Думала она обо всем этом без какой-либо злобы, но с небольшой обидой и даже азартом. Ей хотелось показать и доказать, что она давно уже выросла и может все решать сама без советов родителей и старшего брата. Но и признавала, что ворчать ворчат, но ничем не мешают ей. Ничего не делают. Все решает она сама.
Обед, как и последующий чай с тортом, так и прошли в таком ключе. Говорили в основном Антуан и мама Екатерины, несколько слов вставлял отец, и совсем немного она.
От родителей Антуан и Екатерина вышли в начале седьмого и сразу пошли к метро.
– Ну как тебе мои родители? – спросила Екатерина, когда они вышли из парадной и помахали родителям.
– Спасибо, Катрин. Мне все понравилось. Я вижу, что замечательные родители вырастили такую прекрасную дочь.
Антуан сказал общие слова, но ей все равно было приятно.
– Много с мамой общался ты, – с улыбкой сказала она.
– Прекрасная женщина. И она мне многое рассказала о вас, о тебе, и я с ней мог поделиться. С ней очень легко, просто разговаривать. С такими людьми очень люблю общаться, – он даже сильнее сжал руку Екатерины, – а вот с твоим отцом немного не вышел разговор…барьер есть барьер. Все равно, даже если переводить, то тяжелее общаться. Тут либо он должен говорить на французском, либо я на русском. А так…так немного не то. По крайней мере для меня, да и для твоего отца, видимо, тоже.
– Согласна с тобой, – хотя сама она видела отчасти другую причину не очень активного их общения. Но и то, что высказал Антуан бесспорно мешает общению.
– А вообще…мне, честно, очень понравилось. И готовит твоя мама великолепно.
– Передам ей твой комплимент. Я готовлю хуже, – они оба посмеялись, – но тоже, вроде неплохо.
– Я уже убедился в этом вчера, что ты готовишь отлично.
– Спасибо! – она чмокнула его в щеку.
За общением они дошли до метро и поехали домой. Вечер был для них свободен. Для них двоих вечер принадлежал им. И оба знали как его проведут.
– Ну как тебе мужчина Кати? – спросила мама отца, когда мыла посуду, а он сидел на кухне и пил чай.
– Ну…я скажу так – это ее выбор и ей все решать, – после слов он сделал глоток чая.
– Не понравился? – повернула мама голову в сторону стола.
– Да и понравился вроде, и не противен…но вот его поведение…ты заметила как он иногда облизывал в разговоре верхнюю губу.
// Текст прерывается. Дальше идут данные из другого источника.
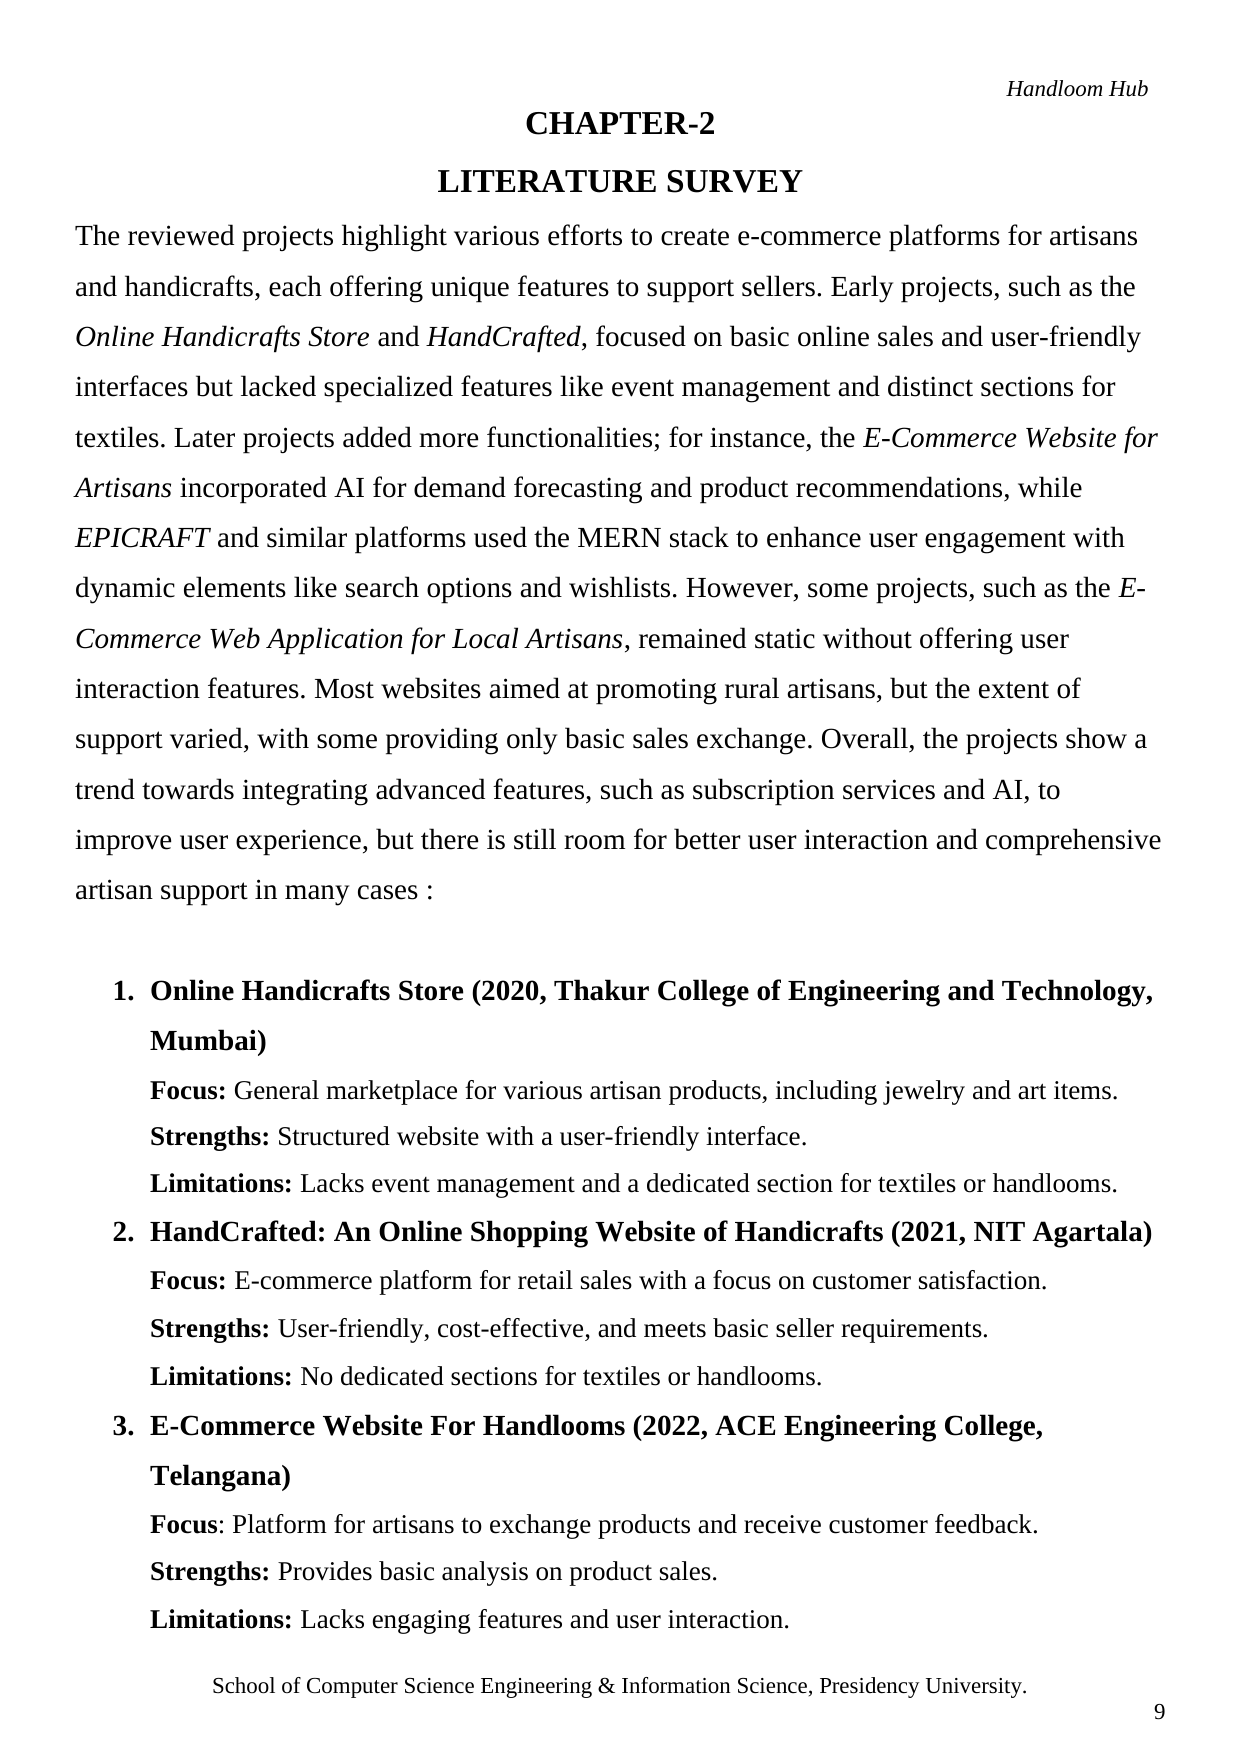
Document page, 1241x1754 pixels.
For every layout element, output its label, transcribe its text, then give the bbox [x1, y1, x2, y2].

Меня это напрягло немного.
– Честно, я не обратила на это внимания. Но сам посуди, у каждого свои заморочки. Ты вот пальцы до крови иногда ковыряешь, так и не отучился от этого. Может у него это тоже как вредная привычка. Вот и все.
– Возможно ты и права, – он помешивал ложкой чай и чаинки, которые плавали там, поднимались со дна на верх.
Он не стал говорить жене, что кроме облизывания губы его озадачил его взгляд, с которым он это делал. Взгляд, в котором, как показалось ему, отражалась то ли похоть, то ли еще какой-то порок. И сейчас он смотрел в чашку, где от помешивания уже образовался водоворот и буквально видел перед собой лицо Антуана с этим взглядом и с языком, который облизывает губу.
– А мне этот молодой человек очень даже понравился, – вывел его из задумчивости голос жены, – интересный, обходительный, образованный, кстати.
– Да с этим я и не спорю, хотя и не мог понять весь ваш разговор и первых уст. Но вот что-то меня гложет, – о разговоре с сыном он тоже не говорил жене. А сейчас он разделял опасение и напряжение сына, – наверное, я просто уже стар, – он сказал это и улыбнулся, чтобы разрядить немного обстановку.
– Да ладно уж тебе, – сказала она, чистя губкой сковородку.
– Я говорю так, как чувствую. Вот Лиза Сашина сразу, так сказать, «легла на душу», а здесь такого нет.
– А у меня это было тогда и есть сейчас. Как это объяснишь? – спросила она с ироничной интонацией.
– Значит, что кто-то из нас ошибается, – сказал он и сделал глоток, – надеюсь, что я, – добавил он тихо, что из-за шума воды она не могла услышать его слов.
– Ты видел, как Катюша то рада была…я давно ее не видела такой радостной.
– Я заметил, конечно. Пускай она остается такой навсегда, если этот человек вызывает у нее такие эмоции. Я сам буду только рад.